Staffing, as well, was a serious issue. Project managers were generally assigned four to five projects to manage, with functional team members also assigned to four or five projects. This might seem an efficient use of resources theoretically, but in practice a team member could rarely, if ever, focus on a particular project long enough to be effective. Thus, someone would be called to fight a fire on one project while simultaneously being responsible for important work on another. Once again, assigning accountability, tracking individual performance, and relating that to project progress were all extremely difficult.
Also contributing to significant delays was the fact that teams often met only monthly to decide important project issues. Compounding this problem was the absence of detailed project plans, which would have forced team members to plan for future uncertainties, determine internal and external interdependencies, and forecast future potential road blocks.
The Development of Evista®
On January 13, 1995, Watanabe announced the formation of two heavyweight product development teams “to expedite the successful, timely introductions of selected drug candidates”—a turning point in Lilly’s drug development history.

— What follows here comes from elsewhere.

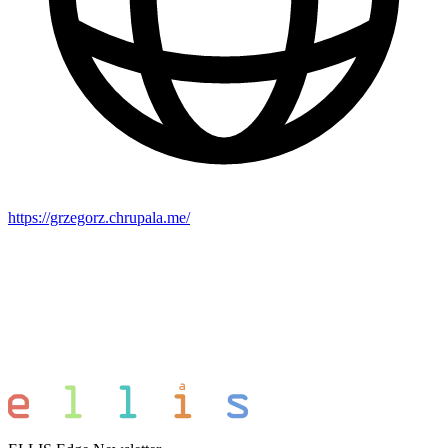
https://grzegorz.chrupala.me/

Each team (one each for Evista® and Zyprexa®) was to “focus exclusively on a single compound during Phase III clinical trials.” These dedicated, co-located, and cross-functional groups represented a significant departure from Lilly’s traditional approach to drug development, whose management was characterized by the loose coordination of contributing functions. Effective product development required the integration of specialized capabilities. Integration was difficult in most circumstances, but was particularly challenging at Lilly, with its strong functional groups, extensive specialization, large numbers of people, and multiple, ongoing operating pressures.[3]